Orange Bowl notes: Clemson builds its national brand, seeks landmark win against Buckeyes
FORT LAUDERDALE, Fla. - In his final pre-Orange Bowl press conference, Dabo Swinney addressed his ultimate vision for where Clemson is trending and what he wants the football program to become.
Live from Miami
Post and Courier beat writer Aaron Brenner has arrived in south Florida with all your news and notes on Clemson, Ohio State and the Orange Bowl. Follow him on Twitter for all the latest updates.
"This brand right here, when people see that Paw, we want them to know what it means," Swinney said Thursday. "I think that's one of the best areas that we've grown in over the last several years. We're not the national champion yet, but we've built our brand back nationally."
The victory against LSU last year helped. But uncompetitive losses to Florida State and South Carolina hinder.
"You win those games, you continue to develop the mentality, the toughness, the will to prepare that you need in your program," Swinney said. "And the attitude of belief that, hey, you know what, we can do it. We're as good as anybody out there.
"Unfortunately, you lose a few of them along the way as well, but you learn and grow from all of that."
Where Clemson aspires to go, its Orange Bowl opponent on Friday has already arrived.
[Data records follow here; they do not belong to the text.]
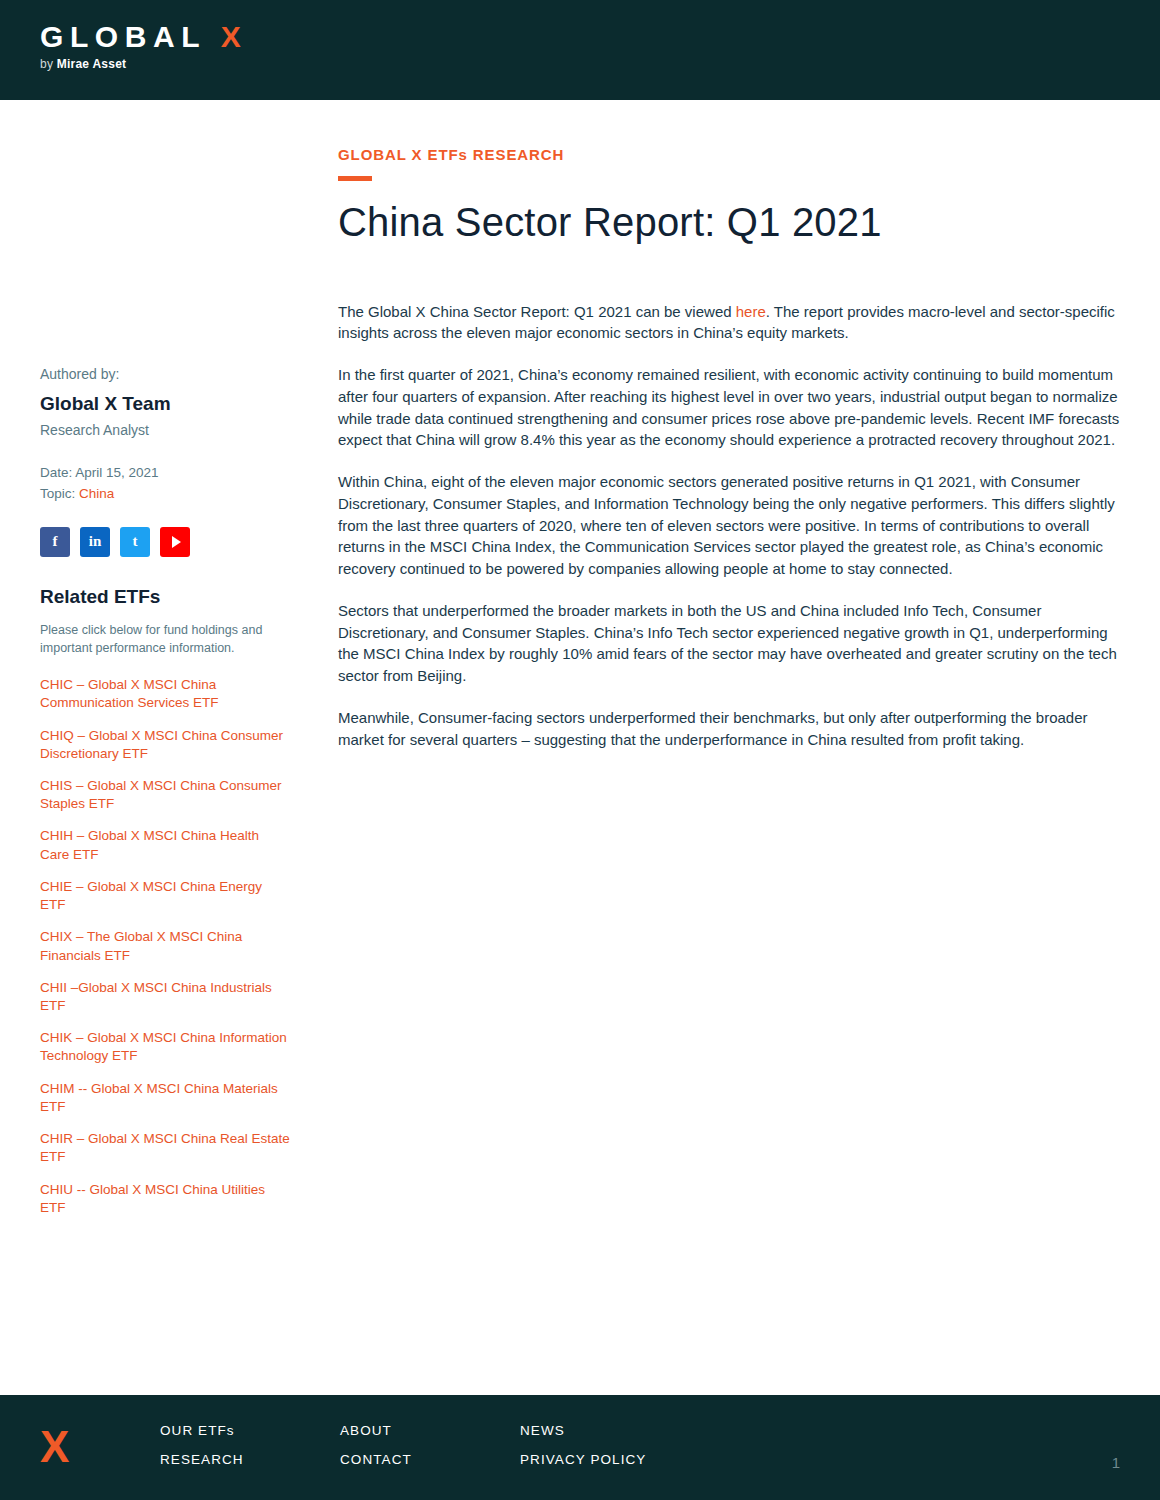GLOBAL X
by Mirae Asset
Authored by:
Global X Team
Research Analyst
Date: April 15, 2021
Topic: China
f in t
Related ETFs
Please click below for fund holdings and important performance information.
CHIC – Global X MSCI China Communication Services ETF
CHIQ – Global X MSCI China Consumer Discretionary ETF
CHIS – Global X MSCI China Consumer Staples ETF
CHIH – Global X MSCI China Health Care ETF
CHIE – Global X MSCI China Energy ETF
CHIX – The Global X MSCI China Financials ETF
CHII –Global X MSCI China Industrials ETF
CHIK – Global X MSCI China Information Technology ETF
CHIM -- Global X MSCI China Materials ETF
CHIR – Global X MSCI China Real Estate ETF
CHIU -- Global X MSCI China Utilities ETF
GLOBAL X ETFs RESEARCH
China Sector Report: Q1 2021
The Global X China Sector Report: Q1 2021 can be viewed here. The report provides macro-level and sector-specific insights across the eleven major economic sectors in China’s equity markets.
In the first quarter of 2021, China’s economy remained resilient, with economic activity continuing to build momentum after four quarters of expansion. After reaching its highest level in over two years, industrial output began to normalize while trade data continued strengthening and consumer prices rose above pre-pandemic levels. Recent IMF forecasts expect that China will grow 8.4% this year as the economy should experience a protracted recovery throughout 2021.
Within China, eight of the eleven major economic sectors generated positive returns in Q1 2021, with Consumer Discretionary, Consumer Staples, and Information Technology being the only negative performers. This differs slightly from the last three quarters of 2020, where ten of eleven sectors were positive. In terms of contributions to overall returns in the MSCI China Index, the Communication Services sector played the greatest role, as China’s economic recovery continued to be powered by companies allowing people at home to stay connected.
Sectors that underperformed the broader markets in both the US and China included Info Tech, Consumer Discretionary, and Consumer Staples. China’s Info Tech sector experienced negative growth in Q1, underperforming the MSCI China Index by roughly 10% amid fears of the sector may have overheated and greater scrutiny on the tech sector from Beijing.
Meanwhile, Consumer-facing sectors underperformed their benchmarks, but only after outperforming the broader market for several quarters – suggesting that the underperformance in China resulted from profit taking.
X
OUR ETFs ABOUT NEWS RESEARCH CONTACT PRIVACY POLICY
1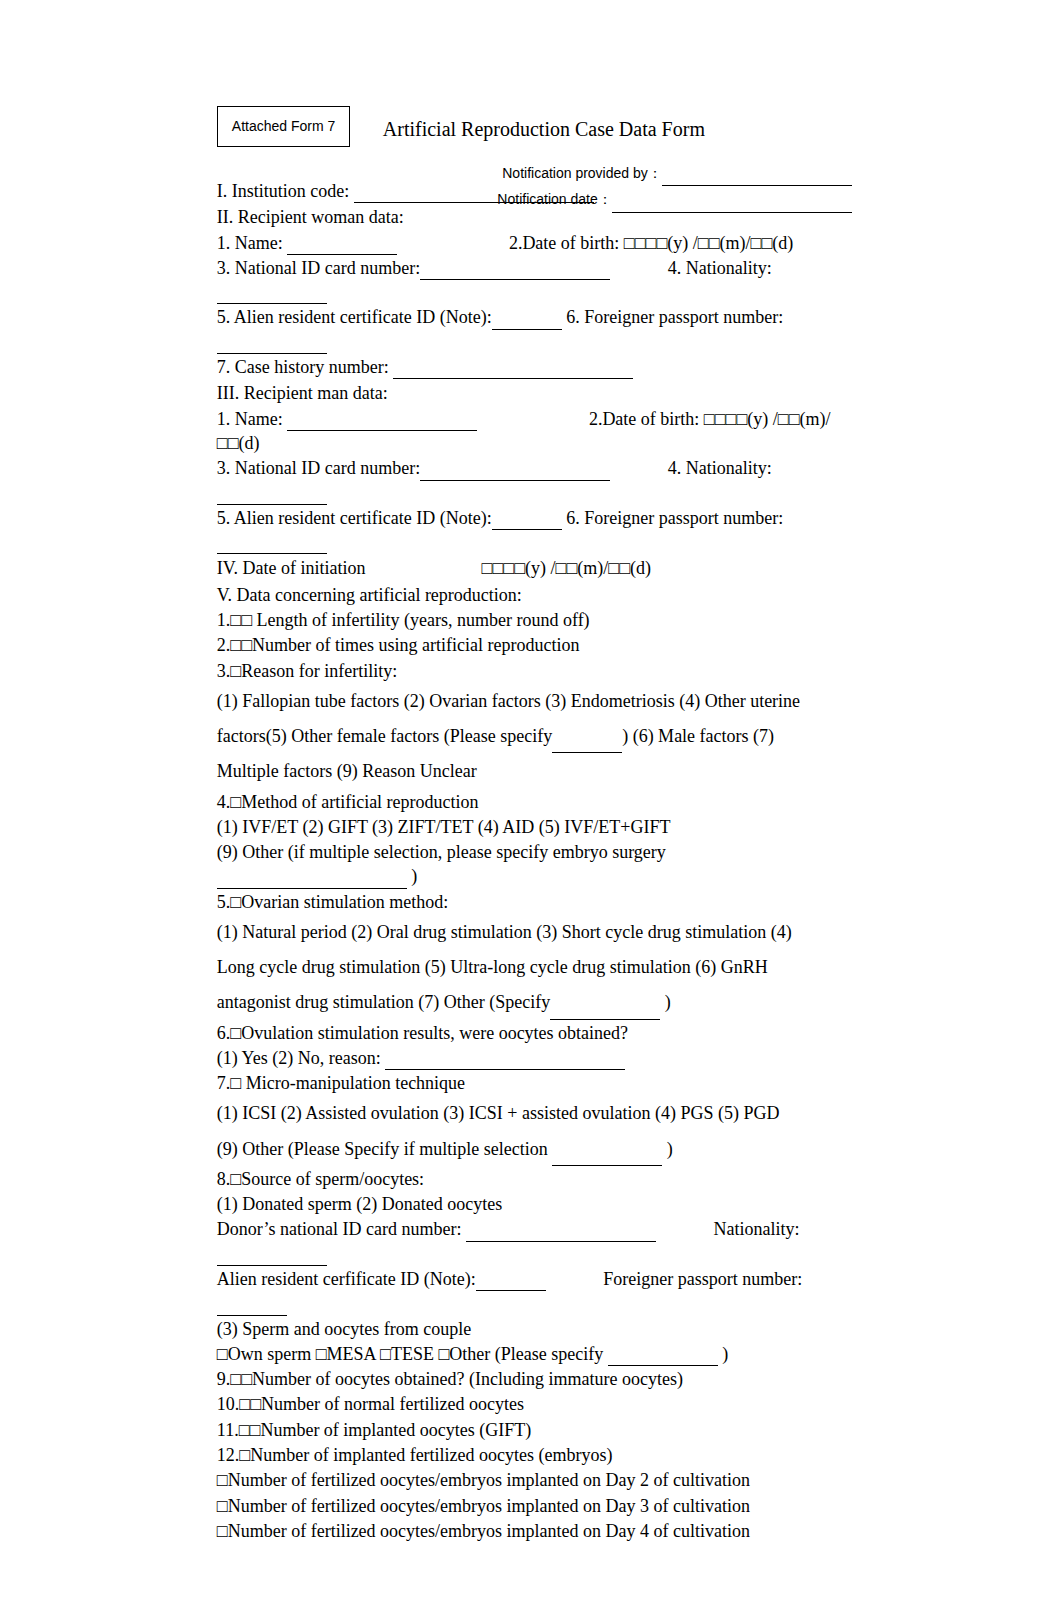Attached Form 7
Artificial Reproduction Case Data Form
Notification provided by：
Notification date：
I. Institution code:
II. Recipient woman data:
1. Name: 2.Date of birth: □□□□(y) /□□(m)/□□(d)
3. National ID card number: 4. Nationality:
5. Alien resident certificate ID (Note): 6. Foreigner passport number:
7. Case history number:
III. Recipient man data:
1. Name: 2.Date of birth: □□□□(y) /□□(m)/□□(d)
3. National ID card number: 4. Nationality:
5. Alien resident certificate ID (Note): 6. Foreigner passport number:
IV. Date of initiation □□□□(y) /□□(m)/□□(d)
V. Data concerning artificial reproduction:
1.□□ Length of infertility (years, number round off)
2.□□Number of times using artificial reproduction
3.□Reason for infertility:
(1) Fallopian tube factors (2) Ovarian factors (3) Endometriosis (4) Other uterine
factors(5) Other female factors (Please specify ) (6) Male factors (7)
Multiple factors (9) Reason Unclear
4.□Method of artificial reproduction
(1) IVF/ET (2) GIFT (3) ZIFT/TET (4) AID (5) IVF/ET+GIFT
(9) Other (if multiple selection, please specify embryo surgery )
5.□Ovarian stimulation method:
(1) Natural period (2) Oral drug stimulation (3) Short cycle drug stimulation (4)
Long cycle drug stimulation (5) Ultra-long cycle drug stimulation (6) GnRH
antagonist drug stimulation (7) Other (Specify )
6.□Ovulation stimulation results, were oocytes obtained?
(1) Yes (2) No, reason:
7.□ Micro-manipulation technique
(1) ICSI (2) Assisted ovulation (3) ICSI + assisted ovulation (4) PGS (5) PGD
(9) Other (Please Specify if multiple selection )
8.□Source of sperm/oocytes:
(1) Donated sperm (2) Donated oocytes
Donor’s national ID card number: Nationality:
Alien resident cerfificate ID (Note): Foreigner passport number:
(3) Sperm and oocytes from couple
□Own sperm □MESA □TESE □Other (Please specify )
9.□□Number of oocytes obtained? (Including immature oocytes)
10.□□Number of normal fertilized oocytes
11.□□Number of implanted oocytes (GIFT)
12.□Number of implanted fertilized oocytes (embryos)
□Number of fertilized oocytes/embryos implanted on Day 2 of cultivation
□Number of fertilized oocytes/embryos implanted on Day 3 of cultivation
□Number of fertilized oocytes/embryos implanted on Day 4 of cultivation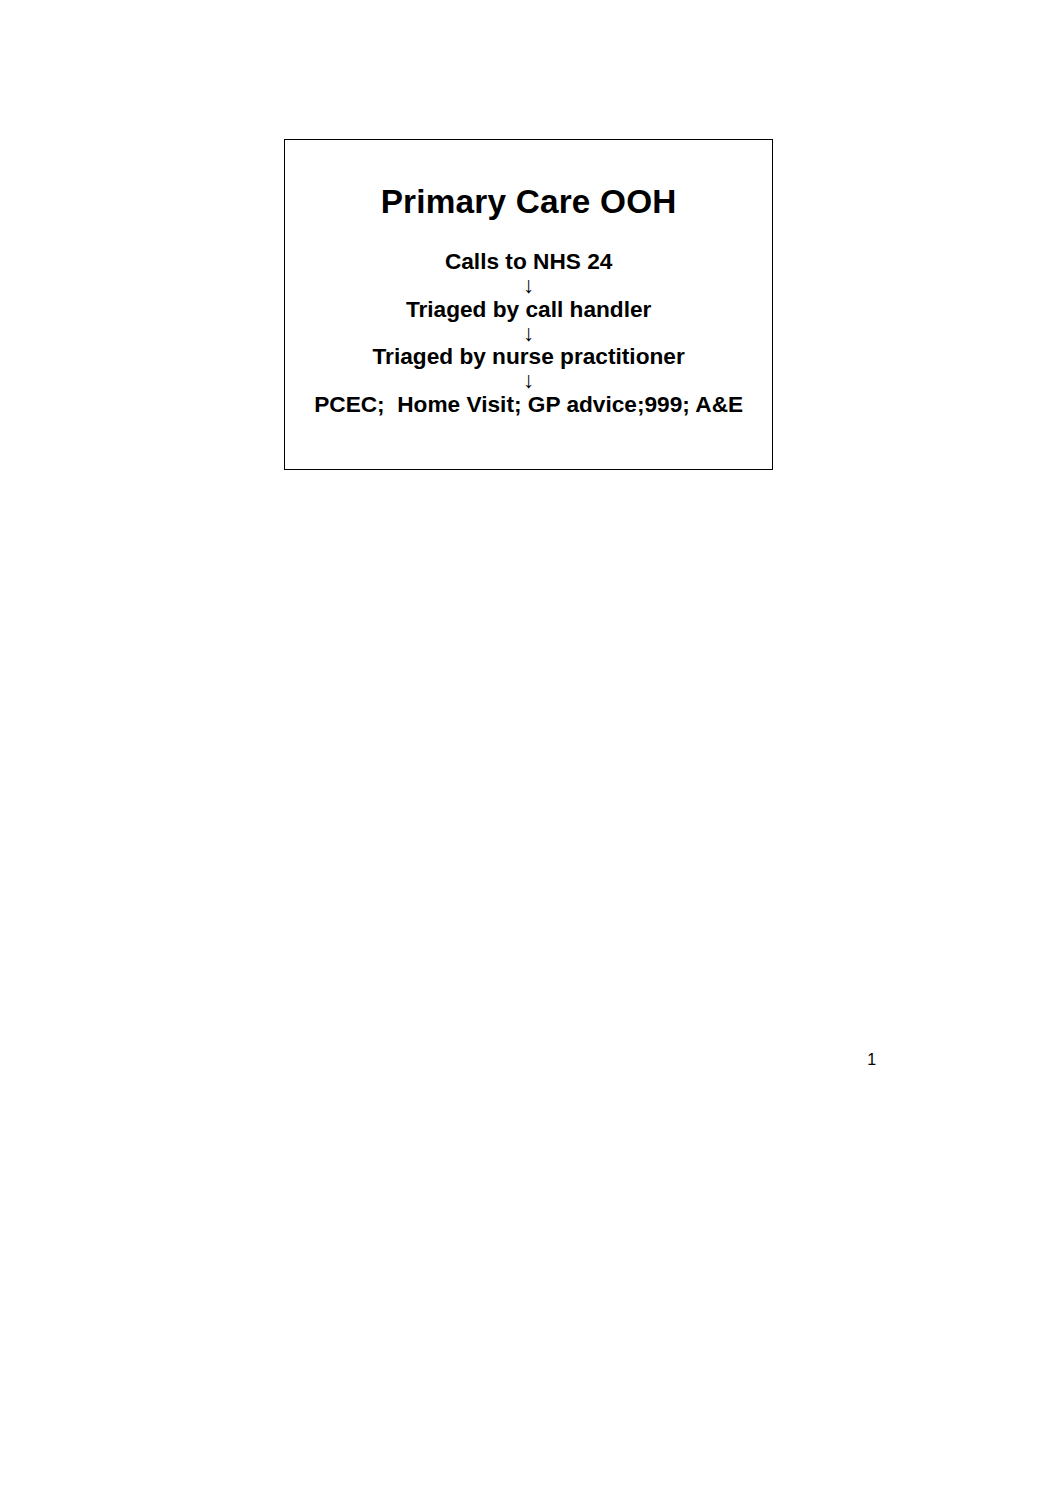Primary Care OOH
Calls to NHS 24
↓
Triaged by call handler
↓
Triaged by nurse practitioner
↓
PCEC; Home Visit; GP advice;999; A&E
1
"The alumni base at a place like Ohio State, it is a national brand," Ohio State coach Urban Meyer said. "We certainly can't take credit for that. That's been going on for over 100 years."
Ohio State has about double the enrollment of Clemson, but schools like Auburn, Nebraska and Oklahoma State with similar alumni bases to Clemson have a tradition of churning out Heisman winners, national titles and generally sustained decades of success.
"This is another opportunity," Swinney said, "to continue our journey to the top of the mountain."
Clemson is about to play its sixth top-10 opponent in its past 15 games.
Some of that is dictated elsewhere, like ACC games against Florida State and bowl games against LSU and Ohio State. Some of it is voluntarily, as in non-conference contracts against Georgia and South Carolina.
Swinney is well aware of the trend, and he would have it no other way.
"It's the only way that we can thicken our skin, if you will, and develop the calluses that we need to be the type of program that we want to be," Swinney said. "We've challenged ourselves schedule-wise in a big way because we want to be nationally relevant."
Porter-Gaud product Stanton Seckinger, who leads the Tigers' tight ends in all three receiving categories, did not practice Wednesday with a sprained ankle, but he is expected to suit up Friday.
"We're fortunate, we're in pretty good shape," Swinney said. "Stanton, I think he's going to be fine, we'll see where he is game time. But I expect him to be okay."
Spence, Roby out
Ohio State's sack leader Noah Spence was officially suspended Wednesday by the Big Ten Conference for three games for breaking an unspecified league rule. He'll be replaced at OSU's "viper" position by Jamal Marcus, with three sacks on the year (five fewer than Spence.)
Spence, Roby out
"Jamal Marcus is going to be a disruptive guy. He's one of the more talented guys on our defense," Meyer said. "I'm anxious to watch him play. (Assistant coach) Mike Vrabel made that comment to me, he's a quick twitch guy. This is his kind of game."
Also, top cornerback Bradley Roby is unable to suit up due to a bone bruise in his knee, a crucial absence in OSU's No. 105-rated pass defense.
"Our pass defense has been a major issue at Ohio State, not near the standard we expect," Meyer said. "(Safety) Tyvis Powell and (nickel corner) Vonn Bell will be starting at positions they've never started before at."
Meyer is Florida Heisman winner and former NFL quarterback Tim Tebow's mentor, and was asked if he thought Tebow's professional career was over upon Tebow agreeing to become an SEC Network analyst this fall.
"I hope not. I hope his playing days aren't over," Meyer said. "I think Tim will excel at anything he does because of his work ethic, his passion for what he does. Tim and I talk frequently. He's like a family member.
"I don't think we're there yet that he's in his mindset that he's done."